Craig Hull's
extraordinary and unique
work of double exposures was just published
on one of Hungary's greatest online portals, 444.hu!
444 is a relatively
young portal with the bravest journalists who are edgy, not afraid to be
sarcastic and cut to the point when it comes to politics and social issues.
Also, they have a great sense of humor.
It is one of the most
progressive media of this difficult little country.
In one word: the best
place for Craig to be published.
The best part is how
Craig’s pictures started a discussion in the comment feed. People are actually
fighting over what art is – what could be better than that?!
Thanks to 444.
"I have always been an advocate of double exposure photography, it has been an interesting middle ground between straight documentary photography and something abstract. Its a link into a creative world. I don't think that all photographers are artists, and I think about my placement in these creative field, so for me its a link into making something a little more artistic while still holding on to ideas of social commentary, architecture and street photography.
I recently had an exhibition in Szimpla of double exposures, but completely done using medium format cameras, and a collaboration of me and a friend (Russell Squires - UK), film swapping between two countries and never talking about what we should or have photographed.
A photograph of a texture can be difficult not to make it boring, and the same with architecture, but if you can find a way to combine the two then it becomes interesting, whether you see it as art or even like it - but you have to delve deeper into these photographs as they are not the most obvious straight away.

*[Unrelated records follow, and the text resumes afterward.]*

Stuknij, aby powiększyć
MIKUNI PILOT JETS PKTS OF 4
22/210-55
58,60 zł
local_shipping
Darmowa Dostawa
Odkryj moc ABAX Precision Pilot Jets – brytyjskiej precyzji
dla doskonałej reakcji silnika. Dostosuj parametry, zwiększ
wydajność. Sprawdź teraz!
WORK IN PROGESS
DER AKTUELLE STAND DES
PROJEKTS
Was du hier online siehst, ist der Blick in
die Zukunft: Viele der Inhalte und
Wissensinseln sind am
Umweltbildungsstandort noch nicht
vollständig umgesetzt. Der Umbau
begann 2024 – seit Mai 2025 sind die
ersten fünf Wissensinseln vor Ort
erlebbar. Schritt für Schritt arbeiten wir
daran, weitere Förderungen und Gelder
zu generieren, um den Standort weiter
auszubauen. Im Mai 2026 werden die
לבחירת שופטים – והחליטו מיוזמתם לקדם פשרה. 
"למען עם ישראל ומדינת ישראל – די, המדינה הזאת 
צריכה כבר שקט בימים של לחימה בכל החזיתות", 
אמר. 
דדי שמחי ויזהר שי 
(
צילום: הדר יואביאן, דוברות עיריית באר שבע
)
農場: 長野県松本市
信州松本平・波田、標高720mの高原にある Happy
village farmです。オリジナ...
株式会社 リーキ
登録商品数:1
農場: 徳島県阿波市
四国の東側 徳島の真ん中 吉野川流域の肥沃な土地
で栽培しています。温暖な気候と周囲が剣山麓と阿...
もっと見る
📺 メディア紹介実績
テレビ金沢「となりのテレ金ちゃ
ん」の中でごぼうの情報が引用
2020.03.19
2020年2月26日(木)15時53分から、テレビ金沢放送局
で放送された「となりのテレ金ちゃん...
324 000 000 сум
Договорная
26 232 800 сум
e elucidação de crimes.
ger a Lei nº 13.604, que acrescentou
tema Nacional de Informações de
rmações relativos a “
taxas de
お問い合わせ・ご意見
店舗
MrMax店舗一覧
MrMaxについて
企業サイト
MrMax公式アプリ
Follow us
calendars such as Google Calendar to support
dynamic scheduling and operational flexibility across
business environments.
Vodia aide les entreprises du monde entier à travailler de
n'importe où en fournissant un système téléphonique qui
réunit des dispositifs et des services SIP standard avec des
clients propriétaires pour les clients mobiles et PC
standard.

There are hidden areas that need to be searched for, sections and melt into others, or details picked out by hints of overlapping layers. This, as I thought more and more about my project, is how I see Budapest, and every subsequent city since then when trying to multiple expose them. A disjointed, juxtaposition, never perfect city that hides in the curvatures of car windows, or overlapping images in the cities windows - the hidden details when you look up mixed with the pockets of shadows that are now allowed to breathe.
Double Expose Europe is a project completely made by using my slow, secondhand iPhone 4 and 2 or 3 different double exposure apps - free of course - and then shared on Instagram and other social media sites. The project only recently became a project but I have been taking these photographs for over a year. Ever since I got my first iPhone, I never wanted to use Instagram or many other apps as I consider myself a photographer's photographer (I was taught analogue and will use it until I die) so to me, instagram was a fake, crappy way to show people's daily lives through unicorn coloured filters. I still decided i needed to be part of it, as I noticed i am missing out on a large part of society and photography, even if you don't agree to it. So I used it but just for sharing these images - I have a website for professional stuff, a flickr account for experimental things and Instagram for things I didnt expect to receive commissions from or people take seriously. This mixed with the double exposure apps and plasticated, unhealthy filters meant I could show Budapest in this fantasy land of two cities, a representation of my personal journey through the city and the thoughts it gives me. I was always afraid of pigeon holing myself into one style of photography, so this allows me social commentary, architecture, shooting-from-the-hip street photography, portraiture et al, but while I was looking this way, Double Exposures pigeon holed me."